For men with PSA levels higher than 20 ng/mL, 45% were disease free at 5 years after receiving high-dose radiotherapy (greater than 7,400 cGy), compared with 18% of men receiving lower radiotherapy doses.
As a result, Dr. Hanks said, at a dose of radiotherapy below 70 Gy, only about 12% to 14% of men with a PSA level of more than 20 ng/mL will be disease free at 5 years, but if the dose is raised to 75 or 80 Gy, the number of disease-free men at 5 years increases to 40% to 50%. So a little difference in dose makes a lot of difference to patients, said Dr. Hanks, chair of the Department of Radiation Oncology, Fox Chase Cancer Center.
Two High-Dose Studies
On the theory that high-dose 3D conformal radiotherapy would improve survival as well as local control of prostate cancer, Dr. Hanks explored radiotherapy dose responses in two groups of men. In a study of 592 men, he evaluated the effects of high-dose (greater than 74 Gy) and lower dose radiotherapy in men who were matched by age, PSA, and Gleason score.

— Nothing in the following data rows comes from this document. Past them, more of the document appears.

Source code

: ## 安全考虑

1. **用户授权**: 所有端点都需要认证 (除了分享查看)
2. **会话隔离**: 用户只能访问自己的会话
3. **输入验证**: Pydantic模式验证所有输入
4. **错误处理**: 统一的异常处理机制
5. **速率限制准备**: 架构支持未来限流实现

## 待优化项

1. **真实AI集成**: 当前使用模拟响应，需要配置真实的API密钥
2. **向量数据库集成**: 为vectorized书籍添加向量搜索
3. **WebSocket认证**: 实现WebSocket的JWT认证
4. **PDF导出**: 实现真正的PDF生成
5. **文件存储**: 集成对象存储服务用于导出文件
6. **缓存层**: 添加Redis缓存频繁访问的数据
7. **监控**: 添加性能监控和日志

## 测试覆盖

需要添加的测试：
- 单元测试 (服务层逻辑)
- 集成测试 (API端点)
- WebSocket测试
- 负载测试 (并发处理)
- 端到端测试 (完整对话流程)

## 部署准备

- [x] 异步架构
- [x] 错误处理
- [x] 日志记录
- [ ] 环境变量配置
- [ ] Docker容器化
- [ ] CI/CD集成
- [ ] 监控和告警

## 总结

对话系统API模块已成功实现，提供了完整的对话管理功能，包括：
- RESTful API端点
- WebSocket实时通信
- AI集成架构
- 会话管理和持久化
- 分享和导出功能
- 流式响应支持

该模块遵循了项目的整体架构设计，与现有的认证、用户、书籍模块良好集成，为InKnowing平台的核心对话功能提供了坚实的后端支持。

Among the 296 patients who received high-dose radiotherapy, there was a significant difference at 5 years in cancer deaths, absence of distant metastases, and recurrence of disease.
A larger study of 714 patients produced similar results. There were statistically significant differences in the number of distant metastases, biochemical freedom from disease, cause-specific deaths, and overall survival in the 357 men who had high-dose radiotherapy.

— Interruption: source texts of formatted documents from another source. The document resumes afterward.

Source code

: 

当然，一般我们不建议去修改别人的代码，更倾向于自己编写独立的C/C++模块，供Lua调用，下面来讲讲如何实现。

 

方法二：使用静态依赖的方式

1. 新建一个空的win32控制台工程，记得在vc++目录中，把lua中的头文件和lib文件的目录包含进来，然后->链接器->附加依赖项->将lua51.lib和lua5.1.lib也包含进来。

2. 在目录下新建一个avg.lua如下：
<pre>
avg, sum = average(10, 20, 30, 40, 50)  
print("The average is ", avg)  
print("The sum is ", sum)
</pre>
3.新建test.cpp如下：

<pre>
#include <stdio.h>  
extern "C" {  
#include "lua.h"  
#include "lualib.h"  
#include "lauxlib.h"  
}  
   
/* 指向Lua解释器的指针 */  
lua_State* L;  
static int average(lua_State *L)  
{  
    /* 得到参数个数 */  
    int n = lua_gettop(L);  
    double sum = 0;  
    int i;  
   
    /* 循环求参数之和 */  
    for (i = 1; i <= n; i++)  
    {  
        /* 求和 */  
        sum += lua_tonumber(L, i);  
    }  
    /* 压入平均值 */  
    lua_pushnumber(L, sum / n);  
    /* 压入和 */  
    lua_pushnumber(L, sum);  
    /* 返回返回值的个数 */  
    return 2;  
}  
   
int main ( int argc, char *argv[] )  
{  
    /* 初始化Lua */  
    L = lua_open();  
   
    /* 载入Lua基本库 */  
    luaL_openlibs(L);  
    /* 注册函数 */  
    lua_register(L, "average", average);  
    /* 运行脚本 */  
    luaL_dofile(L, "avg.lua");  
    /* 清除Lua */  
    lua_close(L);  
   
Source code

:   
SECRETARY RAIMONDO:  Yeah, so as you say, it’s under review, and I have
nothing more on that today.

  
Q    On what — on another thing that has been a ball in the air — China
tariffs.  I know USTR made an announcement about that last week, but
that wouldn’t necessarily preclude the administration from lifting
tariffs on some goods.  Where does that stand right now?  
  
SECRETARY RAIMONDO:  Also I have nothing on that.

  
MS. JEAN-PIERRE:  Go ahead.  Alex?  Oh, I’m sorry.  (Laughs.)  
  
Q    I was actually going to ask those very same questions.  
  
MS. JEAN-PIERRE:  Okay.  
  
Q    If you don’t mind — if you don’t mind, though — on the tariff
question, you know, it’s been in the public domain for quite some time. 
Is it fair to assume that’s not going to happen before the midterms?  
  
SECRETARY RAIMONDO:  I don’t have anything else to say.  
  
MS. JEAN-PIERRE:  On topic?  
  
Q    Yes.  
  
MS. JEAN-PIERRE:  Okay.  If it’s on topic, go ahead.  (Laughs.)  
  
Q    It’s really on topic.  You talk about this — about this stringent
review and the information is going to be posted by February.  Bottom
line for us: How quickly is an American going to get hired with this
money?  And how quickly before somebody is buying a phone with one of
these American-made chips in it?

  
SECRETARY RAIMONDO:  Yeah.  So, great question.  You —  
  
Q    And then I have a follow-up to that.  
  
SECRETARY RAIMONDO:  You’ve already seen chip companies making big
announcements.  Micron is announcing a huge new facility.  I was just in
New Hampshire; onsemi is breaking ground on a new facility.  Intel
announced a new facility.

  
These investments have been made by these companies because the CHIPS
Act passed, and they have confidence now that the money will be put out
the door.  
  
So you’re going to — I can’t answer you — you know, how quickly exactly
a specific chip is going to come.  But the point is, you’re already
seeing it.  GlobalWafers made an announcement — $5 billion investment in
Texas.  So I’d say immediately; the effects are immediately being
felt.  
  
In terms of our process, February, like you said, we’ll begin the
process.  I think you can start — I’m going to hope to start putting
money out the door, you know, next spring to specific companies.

Dr. Hanks therefore concluded that cancer centers should replace the conventional dose of radiotherapy with higher dose therapy to provide definitive treatment to men with prostate cancer.
When asked in an interview with Oncology News International if part of the problem is that centers lack the equipment necessary to do high-dose 3D conformal therapy, he said that you can do high-dose therapy without fancy equipment, but it is harder. In the United States, about 250 centers out of a total of 1,500 have CT simulators that allow high-dose therapy to be done more easily, but more important than having the equipment, physicians must have an understanding of the importance of high-dose therapy and be willing to increase the dose in prostate cancer patients.
Dr. Hanks said that he is working with specialty groups, industry, and government to try to put together a series of weekly schools to allow physicians to get hands-on experience with 3D conformal radiotherapy and become more comfortable with the high-dose concept.